◆ **YOUR ASSIGNMENT**: Pull every line with "PStrobe" from the data below and copy it.

Electronics engineering source data

↓↓↓

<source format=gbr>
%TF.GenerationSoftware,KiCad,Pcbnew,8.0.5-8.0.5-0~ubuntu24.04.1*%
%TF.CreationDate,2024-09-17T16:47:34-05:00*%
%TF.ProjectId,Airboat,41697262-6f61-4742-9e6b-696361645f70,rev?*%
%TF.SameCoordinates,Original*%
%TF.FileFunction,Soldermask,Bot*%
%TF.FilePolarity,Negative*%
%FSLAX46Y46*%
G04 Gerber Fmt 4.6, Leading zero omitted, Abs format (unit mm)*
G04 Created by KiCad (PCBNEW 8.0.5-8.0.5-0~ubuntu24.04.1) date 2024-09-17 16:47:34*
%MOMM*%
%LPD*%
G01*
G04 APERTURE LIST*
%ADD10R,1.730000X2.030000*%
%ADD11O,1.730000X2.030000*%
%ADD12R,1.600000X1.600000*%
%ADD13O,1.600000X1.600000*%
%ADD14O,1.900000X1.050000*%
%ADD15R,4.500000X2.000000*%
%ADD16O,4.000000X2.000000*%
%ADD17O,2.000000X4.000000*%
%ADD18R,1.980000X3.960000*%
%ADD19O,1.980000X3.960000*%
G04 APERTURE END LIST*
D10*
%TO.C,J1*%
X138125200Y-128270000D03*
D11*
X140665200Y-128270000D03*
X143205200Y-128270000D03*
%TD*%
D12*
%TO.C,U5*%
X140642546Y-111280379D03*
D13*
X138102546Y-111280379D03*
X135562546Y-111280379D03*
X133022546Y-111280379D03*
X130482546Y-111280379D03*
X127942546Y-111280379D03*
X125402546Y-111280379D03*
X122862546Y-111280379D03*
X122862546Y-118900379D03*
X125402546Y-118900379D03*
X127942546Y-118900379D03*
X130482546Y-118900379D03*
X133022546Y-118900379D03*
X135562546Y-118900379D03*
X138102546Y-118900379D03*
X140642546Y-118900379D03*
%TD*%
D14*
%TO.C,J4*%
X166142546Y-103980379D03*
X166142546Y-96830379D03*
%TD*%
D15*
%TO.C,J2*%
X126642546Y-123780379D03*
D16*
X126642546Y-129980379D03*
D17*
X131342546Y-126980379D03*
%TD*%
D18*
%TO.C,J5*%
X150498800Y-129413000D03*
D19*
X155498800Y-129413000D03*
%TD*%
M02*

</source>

↑↑↑
↓↓↓

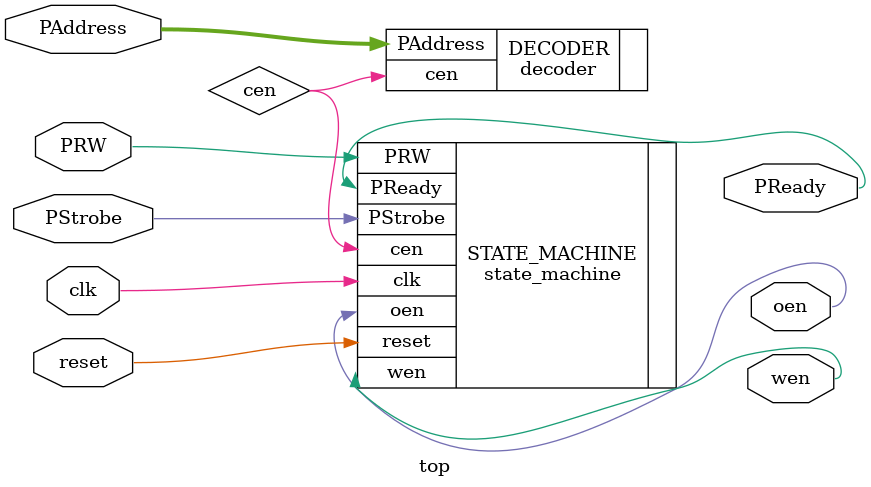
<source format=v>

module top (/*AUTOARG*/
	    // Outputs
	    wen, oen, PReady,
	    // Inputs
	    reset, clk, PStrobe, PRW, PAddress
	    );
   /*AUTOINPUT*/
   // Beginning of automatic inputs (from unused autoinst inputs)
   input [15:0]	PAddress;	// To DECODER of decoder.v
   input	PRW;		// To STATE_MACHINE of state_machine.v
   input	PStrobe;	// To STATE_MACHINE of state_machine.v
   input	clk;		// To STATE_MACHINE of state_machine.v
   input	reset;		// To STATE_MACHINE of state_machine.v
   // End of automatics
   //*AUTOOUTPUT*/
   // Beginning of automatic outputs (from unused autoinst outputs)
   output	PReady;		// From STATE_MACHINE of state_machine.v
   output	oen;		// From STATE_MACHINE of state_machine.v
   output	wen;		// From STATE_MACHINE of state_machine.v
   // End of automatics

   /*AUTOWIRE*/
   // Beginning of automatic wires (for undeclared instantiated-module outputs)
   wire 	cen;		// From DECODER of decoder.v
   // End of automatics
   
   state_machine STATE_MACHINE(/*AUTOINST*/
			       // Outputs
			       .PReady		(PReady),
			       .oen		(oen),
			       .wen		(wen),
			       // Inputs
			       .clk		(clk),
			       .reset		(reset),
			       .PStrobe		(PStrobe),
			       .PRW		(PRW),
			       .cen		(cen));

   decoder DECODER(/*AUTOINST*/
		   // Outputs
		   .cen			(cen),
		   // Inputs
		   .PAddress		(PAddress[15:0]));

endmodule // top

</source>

↑↑↑
↓↓↓

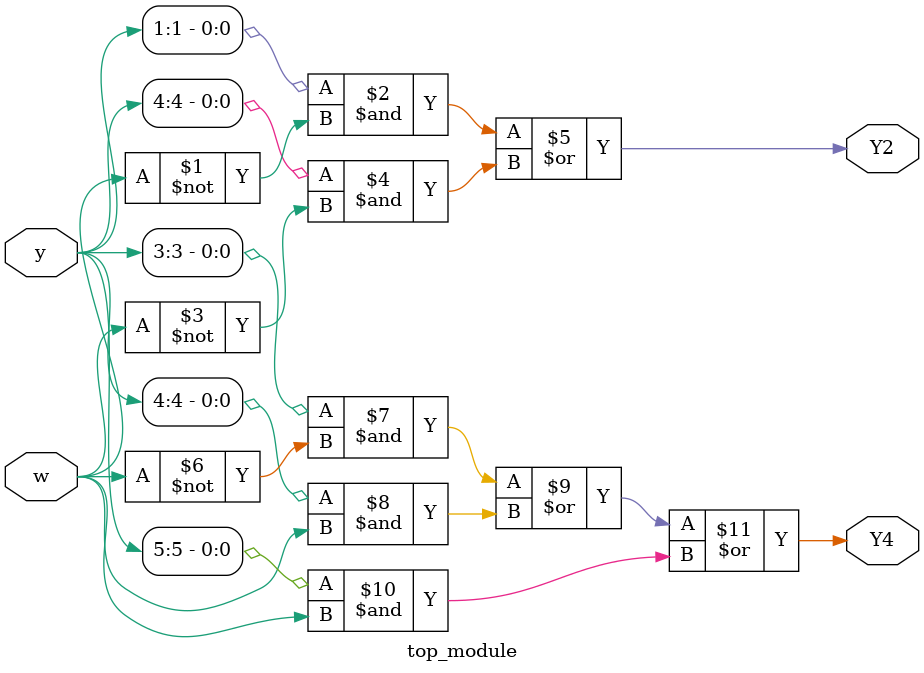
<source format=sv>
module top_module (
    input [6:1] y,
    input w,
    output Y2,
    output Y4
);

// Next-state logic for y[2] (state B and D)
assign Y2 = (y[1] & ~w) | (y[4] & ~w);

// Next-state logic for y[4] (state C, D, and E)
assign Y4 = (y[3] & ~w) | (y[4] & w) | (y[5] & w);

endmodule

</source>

↑↑↑

◆ **ANSWER SPACE**:
	    reset, clk, PStrobe, PRW, PAddress
   input	PStrobe;	// To STATE_MACHINE of state_machine.v
			       .PStrobe		(PStrobe),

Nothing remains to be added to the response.